The 1977 Series was the first World Series televised by the ABC network since 1949 and the first since television of the Series started in 1947 not to be televised, at least in part, by rival network NBC. NBC had been the exclusive television network of the Series from 1950 to 1976 and had covered that year's Yankees–Royals and Dodgers–Phillies playoff series that year. As was customary at the time, the competing teams' local flagship stations (WPIX in New York and KTTV in Los Angeles) were allowed to air a simulcast of ABC's national broadcast.
It was also the first time that the participating teams' local announcers were not featured during game play on the network telecast, though the Yankees' Bill White and the Dodgers' Ross Porter did pre-game TV features, and White handled the post-game celebration in the Yankee clubhouse after they won the title. White and Porter also split the CBS Radio play-by-play for the Series.
Impact and aftermath
This World Series cemented Jackson's legacy as a postseason performer, giving him the nickname "Mr.
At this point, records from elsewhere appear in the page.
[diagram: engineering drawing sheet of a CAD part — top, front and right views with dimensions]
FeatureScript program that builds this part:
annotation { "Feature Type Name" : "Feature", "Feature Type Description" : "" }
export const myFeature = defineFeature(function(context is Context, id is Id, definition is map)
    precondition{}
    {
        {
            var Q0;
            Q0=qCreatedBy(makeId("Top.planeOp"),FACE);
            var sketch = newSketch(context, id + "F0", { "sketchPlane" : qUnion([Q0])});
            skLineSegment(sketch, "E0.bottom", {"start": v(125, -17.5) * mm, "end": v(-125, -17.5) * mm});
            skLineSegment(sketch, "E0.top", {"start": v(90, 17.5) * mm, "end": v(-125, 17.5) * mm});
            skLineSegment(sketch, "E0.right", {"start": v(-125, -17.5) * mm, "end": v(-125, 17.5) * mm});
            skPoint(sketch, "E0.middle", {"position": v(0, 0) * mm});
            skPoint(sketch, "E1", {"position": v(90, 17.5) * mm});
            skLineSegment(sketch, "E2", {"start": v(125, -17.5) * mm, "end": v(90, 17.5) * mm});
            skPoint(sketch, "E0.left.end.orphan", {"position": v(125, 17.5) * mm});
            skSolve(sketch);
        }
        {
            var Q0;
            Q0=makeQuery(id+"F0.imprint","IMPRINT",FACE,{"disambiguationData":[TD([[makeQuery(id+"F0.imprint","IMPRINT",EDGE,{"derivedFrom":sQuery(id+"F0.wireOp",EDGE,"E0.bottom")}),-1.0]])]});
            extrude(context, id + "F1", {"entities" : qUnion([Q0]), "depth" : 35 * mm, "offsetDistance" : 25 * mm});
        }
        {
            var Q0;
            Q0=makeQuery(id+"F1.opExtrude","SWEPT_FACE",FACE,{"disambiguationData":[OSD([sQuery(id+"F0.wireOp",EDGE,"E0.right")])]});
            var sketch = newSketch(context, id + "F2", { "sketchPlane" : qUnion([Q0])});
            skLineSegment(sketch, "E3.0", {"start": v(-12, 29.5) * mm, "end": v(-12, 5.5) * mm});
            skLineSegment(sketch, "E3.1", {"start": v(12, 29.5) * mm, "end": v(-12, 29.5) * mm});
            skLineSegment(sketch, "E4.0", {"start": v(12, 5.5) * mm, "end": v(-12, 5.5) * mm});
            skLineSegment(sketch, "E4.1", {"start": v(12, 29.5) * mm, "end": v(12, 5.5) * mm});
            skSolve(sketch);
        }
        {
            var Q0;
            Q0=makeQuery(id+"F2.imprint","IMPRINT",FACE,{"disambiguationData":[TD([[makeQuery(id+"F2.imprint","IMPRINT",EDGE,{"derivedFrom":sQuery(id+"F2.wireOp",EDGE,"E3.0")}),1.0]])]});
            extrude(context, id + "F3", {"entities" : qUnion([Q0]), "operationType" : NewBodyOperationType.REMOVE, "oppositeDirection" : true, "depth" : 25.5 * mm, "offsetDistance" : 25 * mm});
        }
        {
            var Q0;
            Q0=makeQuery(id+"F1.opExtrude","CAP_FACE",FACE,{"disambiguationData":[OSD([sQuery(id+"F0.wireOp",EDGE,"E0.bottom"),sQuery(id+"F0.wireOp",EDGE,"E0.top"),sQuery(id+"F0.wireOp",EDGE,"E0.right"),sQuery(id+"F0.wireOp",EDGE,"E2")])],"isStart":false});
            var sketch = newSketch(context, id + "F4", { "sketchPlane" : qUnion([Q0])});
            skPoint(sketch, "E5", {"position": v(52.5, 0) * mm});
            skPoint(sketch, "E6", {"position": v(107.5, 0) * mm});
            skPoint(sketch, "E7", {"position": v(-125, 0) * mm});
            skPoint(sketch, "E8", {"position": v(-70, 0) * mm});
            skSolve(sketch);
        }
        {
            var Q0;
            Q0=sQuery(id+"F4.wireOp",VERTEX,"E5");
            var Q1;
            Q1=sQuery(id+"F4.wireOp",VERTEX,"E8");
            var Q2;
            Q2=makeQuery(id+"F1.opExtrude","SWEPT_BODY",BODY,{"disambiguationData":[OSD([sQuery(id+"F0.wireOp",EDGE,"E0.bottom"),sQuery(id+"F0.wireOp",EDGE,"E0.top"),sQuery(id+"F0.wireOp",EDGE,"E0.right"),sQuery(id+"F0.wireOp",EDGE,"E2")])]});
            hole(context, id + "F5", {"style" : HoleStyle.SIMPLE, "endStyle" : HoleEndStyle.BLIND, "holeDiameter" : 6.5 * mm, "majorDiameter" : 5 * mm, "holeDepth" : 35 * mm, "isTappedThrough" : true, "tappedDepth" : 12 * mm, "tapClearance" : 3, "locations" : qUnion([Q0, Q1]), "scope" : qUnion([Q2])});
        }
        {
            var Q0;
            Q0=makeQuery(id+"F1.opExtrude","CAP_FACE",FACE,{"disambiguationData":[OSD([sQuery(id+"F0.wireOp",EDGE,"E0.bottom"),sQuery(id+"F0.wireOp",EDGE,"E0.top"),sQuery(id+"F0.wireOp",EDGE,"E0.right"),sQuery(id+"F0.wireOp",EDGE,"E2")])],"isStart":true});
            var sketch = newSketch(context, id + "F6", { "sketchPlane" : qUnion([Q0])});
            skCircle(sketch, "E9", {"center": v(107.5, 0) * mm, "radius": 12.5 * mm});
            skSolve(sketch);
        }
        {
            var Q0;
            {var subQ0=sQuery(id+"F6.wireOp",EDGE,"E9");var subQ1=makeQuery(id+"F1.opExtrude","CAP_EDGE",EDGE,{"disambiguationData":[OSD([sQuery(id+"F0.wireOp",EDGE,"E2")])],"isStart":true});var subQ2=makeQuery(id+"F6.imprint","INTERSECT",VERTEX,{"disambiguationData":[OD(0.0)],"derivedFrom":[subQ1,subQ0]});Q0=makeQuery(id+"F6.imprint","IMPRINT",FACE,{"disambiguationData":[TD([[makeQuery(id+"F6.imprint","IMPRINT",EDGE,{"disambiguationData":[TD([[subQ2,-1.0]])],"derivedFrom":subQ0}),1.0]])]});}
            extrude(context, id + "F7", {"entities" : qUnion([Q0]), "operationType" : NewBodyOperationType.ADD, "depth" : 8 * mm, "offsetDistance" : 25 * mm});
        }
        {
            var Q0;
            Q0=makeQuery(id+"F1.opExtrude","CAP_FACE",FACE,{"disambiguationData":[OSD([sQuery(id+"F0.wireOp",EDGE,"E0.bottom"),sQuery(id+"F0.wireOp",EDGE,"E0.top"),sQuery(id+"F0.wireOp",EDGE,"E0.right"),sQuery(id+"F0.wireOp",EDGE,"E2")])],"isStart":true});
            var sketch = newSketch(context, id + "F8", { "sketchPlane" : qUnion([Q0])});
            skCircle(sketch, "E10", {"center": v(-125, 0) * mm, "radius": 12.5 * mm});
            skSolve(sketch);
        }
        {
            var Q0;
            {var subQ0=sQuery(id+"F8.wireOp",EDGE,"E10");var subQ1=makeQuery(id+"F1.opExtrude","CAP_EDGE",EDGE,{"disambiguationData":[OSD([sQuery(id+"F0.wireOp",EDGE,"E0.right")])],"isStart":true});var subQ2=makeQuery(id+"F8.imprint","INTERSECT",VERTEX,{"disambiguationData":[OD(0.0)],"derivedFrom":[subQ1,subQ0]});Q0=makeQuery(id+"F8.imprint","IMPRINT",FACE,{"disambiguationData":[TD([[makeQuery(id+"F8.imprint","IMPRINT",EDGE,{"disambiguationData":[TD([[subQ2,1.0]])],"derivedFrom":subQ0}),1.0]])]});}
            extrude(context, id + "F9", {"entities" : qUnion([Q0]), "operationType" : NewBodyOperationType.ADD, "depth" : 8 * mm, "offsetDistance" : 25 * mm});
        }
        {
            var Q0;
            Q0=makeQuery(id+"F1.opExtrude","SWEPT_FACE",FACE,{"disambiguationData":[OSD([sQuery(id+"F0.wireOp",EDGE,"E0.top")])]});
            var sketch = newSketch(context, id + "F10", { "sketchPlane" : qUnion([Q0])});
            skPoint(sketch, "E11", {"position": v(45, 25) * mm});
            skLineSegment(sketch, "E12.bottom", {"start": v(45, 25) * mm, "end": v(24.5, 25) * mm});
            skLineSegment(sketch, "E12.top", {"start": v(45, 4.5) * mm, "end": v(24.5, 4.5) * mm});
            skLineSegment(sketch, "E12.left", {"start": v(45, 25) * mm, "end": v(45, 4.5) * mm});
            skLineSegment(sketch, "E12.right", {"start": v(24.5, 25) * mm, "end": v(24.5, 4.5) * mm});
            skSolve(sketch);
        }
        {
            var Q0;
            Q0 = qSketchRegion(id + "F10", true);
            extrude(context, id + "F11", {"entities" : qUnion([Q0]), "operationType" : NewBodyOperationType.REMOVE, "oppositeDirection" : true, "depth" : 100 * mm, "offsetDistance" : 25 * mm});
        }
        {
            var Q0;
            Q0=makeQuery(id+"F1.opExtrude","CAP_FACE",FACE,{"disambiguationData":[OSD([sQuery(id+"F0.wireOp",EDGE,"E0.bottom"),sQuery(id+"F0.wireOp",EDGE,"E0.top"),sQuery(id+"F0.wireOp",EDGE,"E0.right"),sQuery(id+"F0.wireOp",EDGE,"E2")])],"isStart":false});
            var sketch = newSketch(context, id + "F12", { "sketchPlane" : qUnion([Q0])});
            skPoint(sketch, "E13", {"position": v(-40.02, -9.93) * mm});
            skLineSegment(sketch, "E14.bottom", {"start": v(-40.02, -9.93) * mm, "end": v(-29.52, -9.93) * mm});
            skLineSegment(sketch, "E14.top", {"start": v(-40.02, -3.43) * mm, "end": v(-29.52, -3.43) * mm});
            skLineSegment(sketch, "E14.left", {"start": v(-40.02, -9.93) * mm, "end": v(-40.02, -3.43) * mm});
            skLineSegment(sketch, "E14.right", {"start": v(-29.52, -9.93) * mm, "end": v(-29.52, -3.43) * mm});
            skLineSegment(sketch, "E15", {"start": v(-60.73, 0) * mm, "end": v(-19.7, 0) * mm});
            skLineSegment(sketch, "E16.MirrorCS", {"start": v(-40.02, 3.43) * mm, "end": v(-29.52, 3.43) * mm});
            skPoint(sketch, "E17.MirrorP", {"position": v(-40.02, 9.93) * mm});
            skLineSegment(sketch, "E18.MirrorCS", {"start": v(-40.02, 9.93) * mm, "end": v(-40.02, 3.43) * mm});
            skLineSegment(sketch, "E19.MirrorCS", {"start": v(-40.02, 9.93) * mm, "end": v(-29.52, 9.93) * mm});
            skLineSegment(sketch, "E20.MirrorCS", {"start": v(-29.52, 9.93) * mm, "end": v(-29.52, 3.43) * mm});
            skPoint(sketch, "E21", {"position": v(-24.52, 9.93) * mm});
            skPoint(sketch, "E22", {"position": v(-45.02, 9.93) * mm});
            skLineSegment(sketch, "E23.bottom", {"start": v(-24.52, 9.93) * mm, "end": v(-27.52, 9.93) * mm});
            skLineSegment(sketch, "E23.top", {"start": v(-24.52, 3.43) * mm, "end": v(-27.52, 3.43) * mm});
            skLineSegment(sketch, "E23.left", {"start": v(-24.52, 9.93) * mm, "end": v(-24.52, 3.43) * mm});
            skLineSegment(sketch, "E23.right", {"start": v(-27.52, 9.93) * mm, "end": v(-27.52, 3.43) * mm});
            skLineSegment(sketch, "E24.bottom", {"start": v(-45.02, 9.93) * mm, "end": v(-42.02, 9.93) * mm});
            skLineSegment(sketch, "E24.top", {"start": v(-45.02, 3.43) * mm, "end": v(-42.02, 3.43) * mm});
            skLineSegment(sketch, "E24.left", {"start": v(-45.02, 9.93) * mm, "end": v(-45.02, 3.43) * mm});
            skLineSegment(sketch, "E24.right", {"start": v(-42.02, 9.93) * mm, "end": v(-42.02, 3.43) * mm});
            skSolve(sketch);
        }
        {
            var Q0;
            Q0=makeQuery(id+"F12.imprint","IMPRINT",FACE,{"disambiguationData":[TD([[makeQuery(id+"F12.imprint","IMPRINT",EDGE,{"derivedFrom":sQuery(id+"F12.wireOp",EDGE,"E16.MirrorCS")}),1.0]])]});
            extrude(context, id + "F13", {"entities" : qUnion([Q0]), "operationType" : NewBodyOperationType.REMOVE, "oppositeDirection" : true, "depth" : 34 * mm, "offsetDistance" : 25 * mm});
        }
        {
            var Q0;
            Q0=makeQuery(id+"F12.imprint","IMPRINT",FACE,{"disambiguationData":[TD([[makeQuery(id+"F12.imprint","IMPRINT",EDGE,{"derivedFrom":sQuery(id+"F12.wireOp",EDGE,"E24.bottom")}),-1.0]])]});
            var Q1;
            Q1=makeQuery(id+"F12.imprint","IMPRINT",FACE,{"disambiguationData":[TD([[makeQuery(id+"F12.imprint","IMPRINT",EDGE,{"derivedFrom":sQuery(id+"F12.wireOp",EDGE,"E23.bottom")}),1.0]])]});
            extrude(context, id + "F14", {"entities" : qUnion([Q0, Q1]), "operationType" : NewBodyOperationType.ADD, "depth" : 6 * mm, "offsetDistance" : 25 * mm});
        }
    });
October". Twenty-four years later a similar nickname would be given to another Yankee, shortstop Derek Jeter, after a walk-off home run in Game 4 of the 2001 World Series.
After the 1977 World Series, Melissa Ludtke, a reporter for Sports Illustrated, sued MLB Commissioner Bowie Kuhn for having been denied access to the Yankees' clubhouse during the series, asserting that her 14th Amendment right was violated. Ludtke won her case.
In popular culture
The 1977 Yankees season, including the World Series, is one of the subjects of Jonathan Mahler's 2005 non-fiction book Ladies and Gentlemen, the Bronx Is Burning, which was subsequently adapted into the 2007 ESPN mini-series The Bronx Is Burning.